Radical solidarity requires us to move away from the convenience of sanitised presentations of history to offer more balanced, and occasionally more complicated narratives. We endeavour to reflect this in our interpretive materials such as audio-tours, didactics and programming.

Solidarity can also mean connecting with those who have similar missions for the development of the arts in Africa. As a result, when Zeitz MOCAA had to shut its doors in March 2020, we immediately opened up dialogue with colleagues who have in different ways significantly contributed to the arts in Africa and beyond.

Diverse voices for thought-provoking perspectives

One such discursive platform is the ‘Head to Head’ discussion series on Instagram Live. We have had the great honour of conversing with colleagues and institutions from Ghana, Ethiopia, Kenya, Uganda, Togo, Morocco, Zimbabwe and several at home in South Africa.

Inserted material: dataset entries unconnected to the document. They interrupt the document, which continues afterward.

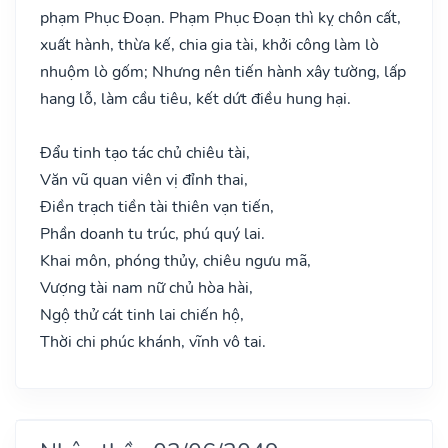
phạm Phục Đoạn. Phạm Phục Đoạn thì kỵ chôn cất,
xuất hành, thừa kế, chia gia tài, khởi công làm lò
nhuộm lò gốm; Nhưng nên tiến hành xây tường, lấp
hang lỗ, làm cầu tiêu, kết dứt điều hung hại.
Đẩu tinh tạo tác chủ chiêu tài,
Văn vũ quan viên vị đỉnh thai,
Điền trạch tiền tài thiên vạn tiến,
Phần doanh tu trúc, phú quý lai.
Khai môn, phóng thủy, chiêu ngưu mã,
Vượng tài nam nữ chủ hòa hài,
Ngộ thử cát tinh lai chiến hộ,
Thời chi phúc khánh, vĩnh vô tai.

So far in this series alone, each conversation has involved a live and diverse international audience. It has made room for rich knowledge exchange and the continuation of discussions around care, healing, race, justice, identity, waiting, advocacy and the ability to continuously reinvent oneself on the continent.

We would like to delve further into the idea of solidarity and hear from diverse voices that can offer thought provoking perspectives. Hence, we are particularly looking forward to our upcoming week-long online Radical Solidarity Summit. We have an excellent lineup of speakers from around the world who will offer diverse perspectives on solidarity.

In thinking about the meaning of radical solidarity, I am thankful that art and artists continue to offer us ways of rethinking understated stories in profound ways. Our upcoming solo exhibitions by Senzeni Marasela, Alfredo Jaar and Tracey Rose (slated for 2021) will open dialogue around memory, history, power, blackness, femininity and justice. They will give us unconventional methods of making meaning and continuing important dialogue, by creating work that speaks to the essence of who we are and how we can make the world a different place.